### Okuma parçası
○ ○ ○ ○ ○
Çok fazla gündeme gelmedi ancak geçtiğimiz ayın sonunda küresel siyaseti etkileyecek boyutta önemli bir gelişme yaşandı. 24 Mart’ta Suudi Arabistan’dan başladığı bölge turu kapsamında Türkiye’yi de ziyaret eden Çin Halk Cumhuriyeti Dışişleri Bakanı Vang Yi, Ankara’dan sonra Tahran’a geçti ve burada önemli bir anlaşmaya imza attı. İran Dışişleri Bakanı Zarif ile görüşen Dışişleri Bakanı Yi, iki ülke arasında “kapsamlı stratejik ortaklık” adı verilen ve 25 yıl yürürlükte kalacak kritik bir anlaşmayı imzaladı.
○ ○ ○ ○ ○
### Yapılacak iş
Çin ile İran arasındaki stratejik ortaklık anlaşmasını anlatan okuma parçasını kaldığı yerden sürdürün. Kayıtların bu işle hiçbir ilgisi yoktur.
○ ○ ○ ○ ○
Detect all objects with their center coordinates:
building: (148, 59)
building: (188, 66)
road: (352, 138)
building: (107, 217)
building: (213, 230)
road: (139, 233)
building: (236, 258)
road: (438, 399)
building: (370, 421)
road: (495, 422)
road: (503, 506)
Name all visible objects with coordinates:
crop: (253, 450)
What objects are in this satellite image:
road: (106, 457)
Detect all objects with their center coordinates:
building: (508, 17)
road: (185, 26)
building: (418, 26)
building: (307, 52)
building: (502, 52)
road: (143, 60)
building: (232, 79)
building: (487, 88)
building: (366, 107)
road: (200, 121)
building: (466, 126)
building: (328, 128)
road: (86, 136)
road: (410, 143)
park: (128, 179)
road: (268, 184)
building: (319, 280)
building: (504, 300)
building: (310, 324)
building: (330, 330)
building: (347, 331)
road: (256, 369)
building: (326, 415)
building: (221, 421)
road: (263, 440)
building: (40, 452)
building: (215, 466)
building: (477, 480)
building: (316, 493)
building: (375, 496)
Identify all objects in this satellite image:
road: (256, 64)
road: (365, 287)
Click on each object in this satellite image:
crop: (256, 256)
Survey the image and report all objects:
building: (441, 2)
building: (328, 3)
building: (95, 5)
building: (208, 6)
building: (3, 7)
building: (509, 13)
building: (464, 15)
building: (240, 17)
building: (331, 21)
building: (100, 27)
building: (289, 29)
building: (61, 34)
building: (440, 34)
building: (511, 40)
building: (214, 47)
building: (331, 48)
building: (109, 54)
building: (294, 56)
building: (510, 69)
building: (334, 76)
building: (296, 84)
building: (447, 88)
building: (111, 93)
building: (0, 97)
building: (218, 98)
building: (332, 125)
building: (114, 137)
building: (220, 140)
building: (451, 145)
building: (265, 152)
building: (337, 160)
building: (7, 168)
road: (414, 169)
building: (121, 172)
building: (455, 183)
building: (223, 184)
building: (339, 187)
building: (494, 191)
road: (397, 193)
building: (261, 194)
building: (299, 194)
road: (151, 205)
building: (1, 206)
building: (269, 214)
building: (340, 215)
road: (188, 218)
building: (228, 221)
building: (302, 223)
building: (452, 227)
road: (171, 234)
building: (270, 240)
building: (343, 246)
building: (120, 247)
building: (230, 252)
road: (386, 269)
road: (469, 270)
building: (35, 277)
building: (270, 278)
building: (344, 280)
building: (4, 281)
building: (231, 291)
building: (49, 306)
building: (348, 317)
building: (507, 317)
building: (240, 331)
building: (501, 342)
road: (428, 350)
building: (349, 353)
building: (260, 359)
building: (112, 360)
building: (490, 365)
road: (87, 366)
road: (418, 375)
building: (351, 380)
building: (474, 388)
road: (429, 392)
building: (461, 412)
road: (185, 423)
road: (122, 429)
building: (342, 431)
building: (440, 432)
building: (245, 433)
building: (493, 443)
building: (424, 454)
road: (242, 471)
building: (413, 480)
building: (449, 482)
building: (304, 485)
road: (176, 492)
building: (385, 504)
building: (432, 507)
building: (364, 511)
○ ○ ○ ○ ○
### Alıştırma çıktısı
Anlaşma, iki ülke arasındaki ilişkilerin hemen her boyutta derinleştirilmesini öngörüyor. Siyasetten kültüre, savunmadan bölgesel ve uluslararası konulara kadar birçok konuda iş birliğinin arttırılmasına dair hükümler içeren anlaşma esasen 2016’dan beri gündemdeydi. Şubat 2020’de somutlaşan anlaşma, 27 Mart’ta atılan imzaların ardından iki ülke arasında stratejik ortaklık statüsünün resmileştirilmesi anlamına geliyor.

Anlaşma, iki ülkenin de diğer ülkelere nazaran üstün olduğu konularda diğerine destek vereceği şeklinde özetlenebilir. Örneğin, ucuz ve ön şartsız kredi vermekte IMF ve Dünya Bankası gibi kuruluşlara kıyasla çok daha bonkör ve kolaycı davranan Çin’in bankacılık, iletişim ve ulaşım gibi sektörlerde İran’da 400 milyar dolarlık yatırım yapması, hidrokarbon zengini olan İran’ın Çin’e indirimli fiyattan petrol satması öngörülüyor.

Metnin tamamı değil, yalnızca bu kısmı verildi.